I have a DB with two tables tblVideos is about 8 million rows, contains Id(auto increment 1,1), videoId, Name, Tags, (FK)VideoProviderId tblVideoProviders is about 6 providers at the moment, and has 3 columns: Id(auto increment 1,1 tiny int), Name, Url(to build the link using the provider + video Id)
Unlike YouTube smaller providers don't have an API to return an array then pick up something random.

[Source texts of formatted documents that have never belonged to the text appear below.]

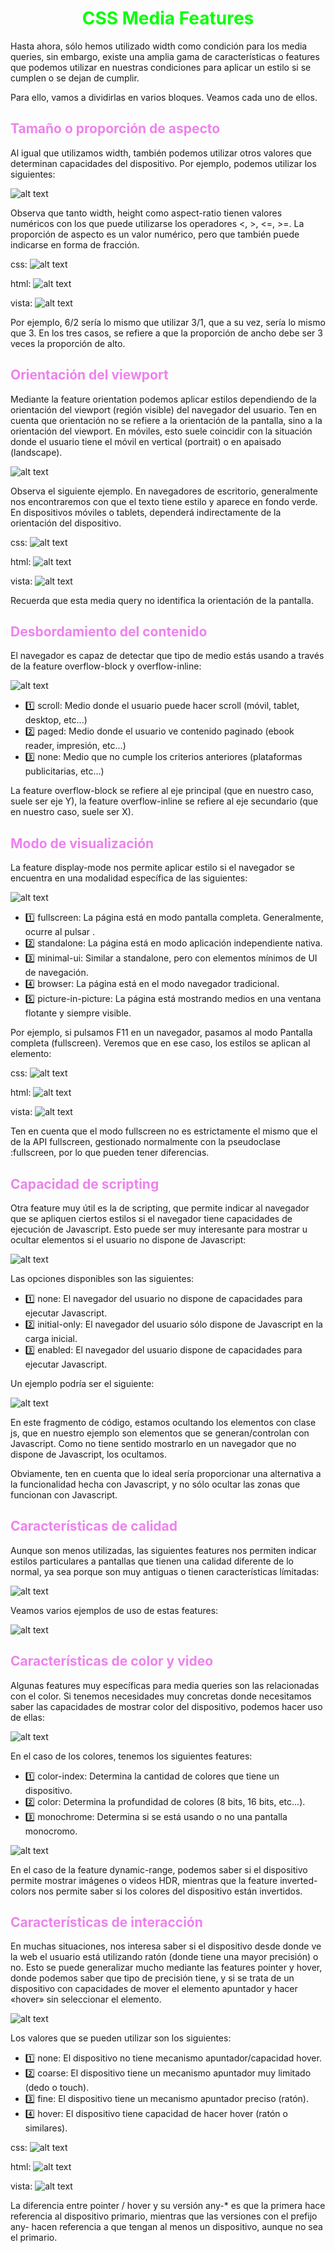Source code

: # <span style="color:lime"><center>CSS Media Features</center></span>

Hasta ahora, sólo hemos utilizado width como condición para los media queries, sin embargo, existe una amplia gama de características o features que podemos utilizar en nuestras condiciones para aplicar un estilo si se cumplen o se dejan de cumplir.

Para ello, vamos a dividirlas en varios bloques. Veamos cada uno de ellos.

## <span style="color:violet">Tamaño o proporción de aspecto</span>
Al igual que utilizamos width, también podemos utilizar otros valores que determinan capacidades del dispositivo. Por ejemplo, podemos utilizar los siguientes:

![alt text](./imagenes-media-features/image.png)

Observa que tanto width, height como aspect-ratio tienen valores numéricos con los que puede utilizarse los operadores <, >, <=, >=. La proporción de aspecto es un valor numérico, pero que también puede indicarse en forma de fracción.

css:
![alt text](./imagenes-media-features/image-1.png)

html:
![alt text](./imagenes-media-features/image-2.png)

vista:
![alt text](./imagenes-media-features/image-3.png)

Por ejemplo, 6/2 sería lo mismo que utilizar 3/1, que a su vez, sería lo mismo que 3. En los tres casos, se refiere a que la proporción de ancho debe ser 3 veces la proporción de alto.

## <span style="color:violet">Orientación del viewport</span>
Mediante la feature orientation podemos aplicar estilos dependiendo de la orientación del viewport (región visible) del navegador del usuario. Ten en cuenta que orientación no se refiere a la orientación de la pantalla, sino a la orientación del viewport. En móviles, esto suele coincidir con la situación donde el usuario tiene el móvil en vertical (portrait) o en apaisado (landscape).

![alt text](./imagenes-media-features/image-5.png)

Observa el siguiente ejemplo. En navegadores de escritorio, generalmente nos encontraremos con que el texto tiene estilo y aparece en fondo verde. En dispositivos móviles o tablets, dependerá indirectamente de la orientación del dispositivo.

css:
![alt text](./imagenes-media-features/image-6.png)

html:
![alt text](./imagenes-media-features/image-4.png)

vista:
![alt text](./imagenes-media-features/image-7.png)

Recuerda que esta media query no identifica la orientación de la pantalla.

## <span style="color:violet">Desbordamiento del contenido</span>
El navegador es capaz de detectar que tipo de medio estás usando a través de la feature overflow-block y overflow-inline:

![alt text](./imagenes-media-features/image-8.png)


   - 1️⃣ scroll: Medio donde el usuario puede hacer scroll (móvil, tablet, desktop, etc...)
   - 2️⃣ paged: Medio donde el usuario ve contenido paginado (ebook reader, impresión, etc...)
   - 3️⃣ none: Medio que no cumple los criterios anteriores (plataformas publicitarias, etc...)

La feature overflow-block se refiere al eje principal (que en nuestro caso, suele ser eje Y), la feature overflow-inline se refiere al eje secundario (que en nuestro caso, suele ser X).

## <span style="color:violet">Modo de visualización</span>
La feature display-mode nos permite aplicar estilo si el navegador se encuentra en una modalidad específica de las siguientes:

![alt text](./imagenes-media-features/image-9.png)

   - 1️⃣ fullscreen: La página está en modo pantalla completa. Generalmente, ocurre al pulsar .
   - 2️⃣ standalone: La página está en modo aplicación independiente nativa.
   - 3️⃣ minimal-ui: Similar a standalone, pero con elementos mínimos de UI de navegación.
   - 4️⃣ browser: La página está en el modo navegador tradicional.
   - 5️⃣ picture-in-picture: La página está mostrando medios en una ventana flotante y siempre visible.

Por ejemplo, si pulsamos F11 en un navegador, pasamos al modo Pantalla completa (fullscreen). Veremos que en ese caso, los estilos se aplican al elemento:

css:
![alt text](./imagenes-media-features/image-10.png)

html:
![alt text](./imagenes-media-features/image-11.png)

vista:
![alt text](./imagenes-media-features/image-12.png)

Ten en cuenta que el modo fullscreen no es estrictamente el mismo que el de la API fullscreen, gestionado normalmente con la pseudoclase :fullscreen, por lo que pueden tener diferencias.

## <span style="color:violet">Capacidad de scripting</span>
Otra feature muy útil es la de scripting, que permite indicar al navegador que se apliquen ciertos estilos si el navegador tiene capacidades de ejecución de Javascript. Esto puede ser muy interesante para mostrar u ocultar elementos si el usuario no dispone de Javascript:

![alt text](./imagenes-media-features/image-13.png)

Las opciones disponibles son las siguientes:

   - 1️⃣ none: El navegador del usuario no dispone de capacidades para ejecutar Javascript.
   - 2️⃣ initial-only: El navegador del usuario sólo dispone de Javascript en la carga inicial.
   - 3️⃣ enabled: El navegador del usuario dispone de capacidades para ejecutar Javascript.

Un ejemplo podría ser el siguiente:

![alt text](./imagenes-media-features/image-14.png)

En este fragmento de código, estamos ocultando los elementos con clase js, que en nuestro ejemplo son elementos que se generan/controlan con Javascript. Como no tiene sentido mostrarlo en un navegador que no dispone de Javascript, los ocultamos.

Obviamente, ten en cuenta que lo ideal sería proporcionar una alternativa a la funcionalidad hecha con Javascript, y no sólo ocultar las zonas que funcionan con Javascript.

## <span style="color:violet">Características de calidad</span>
Aunque son menos utilizadas, las siguientes features nos permiten indicar estilos particulares a pantallas que tienen una calidad diferente de lo normal, ya sea porque son muy antiguas o tienen características límitadas:

![alt text](./imagenes-media-features/image-15.png)

Veamos varios ejemplos de uso de estas features:

![alt text](./imagenes-media-features/image-16.png)

## <span style="color:violet">Características de color y video</span>
Algunas features muy específicas para media queries son las relacionadas con el color. Si tenemos necesidades muy concretas donde necesitamos saber las capacidades de mostrar color del dispositivo, podemos hacer uso de ellas:

![alt text](./imagenes-media-features/image-17.png)

En el caso de los colores, tenemos los siguientes features:

   - 1️⃣ color-index: Determina la cantidad de colores que tiene un dispositivo.
   - 2️⃣ color: Determina la profundidad de colores (8 bits, 16 bits, etc...).
   - 3️⃣ monochrome: Determina si se está usando o no una pantalla monocromo.

![alt text](./imagenes-media-features/image-18.png)

En el caso de la feature dynamic-range, podemos saber si el dispositivo permite mostrar imágenes o videos HDR, mientras que la feature inverted-colors nos permite saber si los colores del dispositivo están invertidos.

## <span style="color:violet">Características de interacción</span>
En muchas situaciones, nos interesa saber si el dispositivo desde donde ve la web el usuario está utilizando ratón (donde tiene una mayor precisión) o no. Esto se puede generalizar mucho mediante las features pointer y hover, donde podemos saber que tipo de precisión tiene, y si se trata de un dispositivo con capacidades de mover el elemento apuntador y hacer «hover» sin seleccionar el elemento.

![alt text](./imagenes-media-features/image-19.png)

Los valores que se pueden utilizar son los siguientes:

   - 1️⃣ none: El dispositivo no tiene mecanismo apuntador/capacidad hover.
   - 2️⃣ coarse: El dispositivo tiene un mecanismo apuntador muy limitado (dedo o touch).
   - 3️⃣ fine: El dispositivo tiene un mecanismo apuntador preciso (ratón).
   - 4️⃣ hover: El dispositivo tiene capacidad de hacer hover (ratón o similares).

css:
![alt text](./imagenes-media-features/image-20.png)

html:
![alt text](./imagenes-media-features/image-21.png)

vista:
![alt text](./imagenes-media-features/image-22.png)

La diferencia entre pointer / hover y su versión any-* es que la primera hace referencia al dispositivo primario, mientras que las versiones con el prefijo any- hacen referencia a que tengan al menos un dispositivo, aunque no sea el primario.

retrieving a totally random row takes under a second in both ways I got now:
select top 1 tblVideoProvider.Url + tblVideos.videoId as url, tblVideos.Name,
tblVideos.tags from tblVideos
inner join tblVideoProvider
on tblVideos.VideoProviderId = tblVideoProvider.id
WHERE ((ABS(CAST(
(BINARY_CHECKSUM
(tblVideos.id, NEWID())) as int))
% 6800000) < 10 )
OR
slightly longer
select top 1 tblVideoProvider.Url + tblVideos.videoId as url,
tblVideos.Name, tblVideos.tags from tblVideos
inner join tblVideoProvider
on tblVideos.VideoProviderId = tblVideoProvider.id
ORDER BY NEWID()
but once I start looking for something more specific:
select top 1 tblVideoProvider.Url + tblVideos.videoId as url, tblVideos.Name,
tblVideos.tags from tblVideos
inner join tblVideoProvider
on tblVideos.VideoProviderId = tblVideoProvider.id
where (tblVideos.tags like '%' + @tag + '%')
or (tblVideos.Name like '%' + @tag + '%')
ORDER BY NEWID()
The query hits 8 seconds, removing the last or tblVideos like takes it down to 4~5 seconds, but that's way too high.
retrieving the whole query without the "order by newid()" will make the query take a lot less time but the application will consume about 0.2~2 MB of data per user, and assuming over 200~400 simultanios requests ends up in lots of data
In general the "like" operator is very expensive, and when the pattern starts with a "%" even an index on the respective column (assuming you have one) cannot be used. I think there is no easy way to increase the performance of your query.